30. En deuxième lieu, l'entreprise Jaeger Lecoultre a réorganisé son service après-vente et limité la distribution de ses pièces détachées principalement en vue d'améliorer la qualité de ce service après-vente. Le responsable de la société Schwartzmann a ainsi indiqué : " les grandes marques ont dû récupérer leur activité réparation car un certain nombre de réparateurs n'avaient plus les qualifications requises pour effectuer des interventions techniques correspondant aux standards imposés par la manufacture" et "quand un produit était mal réparé l'image de marque de Jaeger Lecoultre en souffrait ".
31. En troisième lieu, la politique de limitation des ventes de pièces détachées et de centralisation dans ses propres ateliers de la quasi totalité des réparations et interventions à caractère technique mise en place par l'entreprise Jaeger Lecoultre ne visait pas à accroître ses profits au détriment des consommateurs mais à promouvoir l'image et la qualité de la marque. Ceci ressort notamment des comparaisons de prix figurant aux paragraphes 20 et 22. Il faut également noter que la productivité de l'atelier de la marque se situe entre 1,3 et 1,5 réparation par horloger et par jour contre 3 réparations pour un atelier indépendant, en raison des objectifs que s'est fixés l'entreprise : ne pas refuser de réparer ses produits, quel qu'en soit l'état, et faire en sorte qu'un produit réparé fonctionne comme un produit neuf après son passage à l'atelier.
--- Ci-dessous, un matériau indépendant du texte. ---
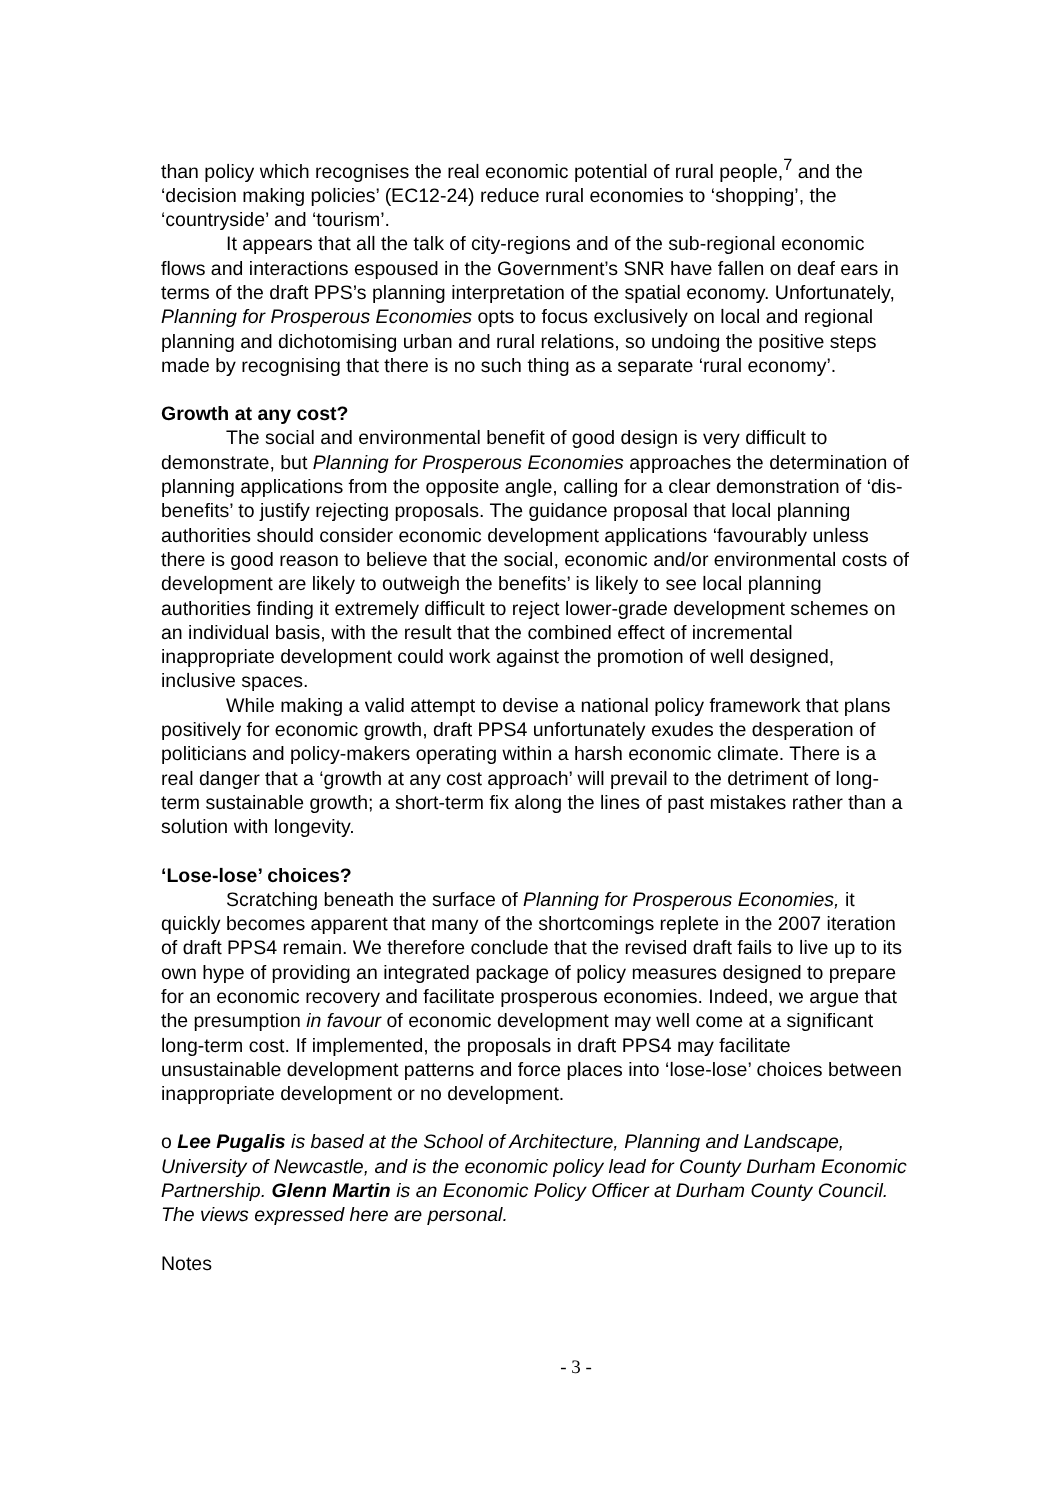than policy which recognises the real economic potential of rural people,<sup>7</sup> and the ‘decision making policies’ (EC12-24) reduce rural economies to ‘shopping’, the ‘countryside’ and ‘tourism’.
It appears that all the talk of city-regions and of the sub-regional economic flows and interactions espoused in the Government’s SNR have fallen on deaf ears in terms of the draft PPS’s planning interpretation of the spatial economy. Unfortunately, Planning for Prosperous Economies opts to focus exclusively on local and regional planning and dichotomising urban and rural relations, so undoing the positive steps made by recognising that there is no such thing as a separate ‘rural economy’.
Growth at any cost?
The social and environmental benefit of good design is very difficult to demonstrate, but Planning for Prosperous Economies approaches the determination of planning applications from the opposite angle, calling for a clear demonstration of ‘dis-benefits’ to justify rejecting proposals. The guidance proposal that local planning authorities should consider economic development applications ‘favourably unless there is good reason to believe that the social, economic and/or environmental costs of development are likely to outweigh the benefits’ is likely to see local planning authorities finding it extremely difficult to reject lower-grade development schemes on an individual basis, with the result that the combined effect of incremental inappropriate development could work against the promotion of well designed, inclusive spaces.
While making a valid attempt to devise a national policy framework that plans positively for economic growth, draft PPS4 unfortunately exudes the desperation of politicians and policy-makers operating within a harsh economic climate. There is a real danger that a ‘growth at any cost approach’ will prevail to the detriment of long-term sustainable growth; a short-term fix along the lines of past mistakes rather than a solution with longevity.
‘Lose-lose’ choices?
Scratching beneath the surface of Planning for Prosperous Economies, it quickly becomes apparent that many of the shortcomings replete in the 2007 iteration of draft PPS4 remain. We therefore conclude that the revised draft fails to live up to its own hype of providing an integrated package of policy measures designed to prepare for an economic recovery and facilitate prosperous economies. Indeed, we argue that the presumption in favour of economic development may well come at a significant long-term cost. If implemented, the proposals in draft PPS4 may facilitate unsustainable development patterns and force places into ‘lose-lose’ choices between inappropriate development or no development.
o Lee Pugalis is based at the School of Architecture, Planning and Landscape, University of Newcastle, and is the economic policy lead for County Durham Economic Partnership. Glenn Martin is an Economic Policy Officer at Durham County Council. The views expressed here are personal.
Notes
- 3 -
Le niveau de minutie et de précision des réparations assurées par Jaeger Lecoultre est donc supérieur à celui assuré par les ateliers de réparation indépendants, comme la société Mouret.
32. Dès lors, et nonobstant la circonstance que l'entreprise Mouret et d'autres ateliers d'horlogerie, qui avaient été agréés par Jaeger Lecoultre et le sont toujours par d'autres marques comparables par la technicité de leurs mouvements, aient les compétences techniques et l'outillage approprié pour effectuer des réparations de montres haut de gamme, il n'est pas établi que l'entreprise Jaeger Lecoultre ait abusé de sa position dominante sur le marché de ses pièces détachées en refusant d'approvisionner cette société en pièces détachées. L'entreprise Mouret n'a fait l'objet d'aucune pratique discriminatoire mais a subi les conséquences d'une réorganisation du service après-vente motivée par l'amélioration de la qualité des réparations.
33. Il résulte de ce qui précède qu'il y a lieu de faire application des dispositions précitées de l'article L. 464-6 du Code de commerce.
Décision
Article unique : Il n'y a pas lieu de poursuivre la procédure.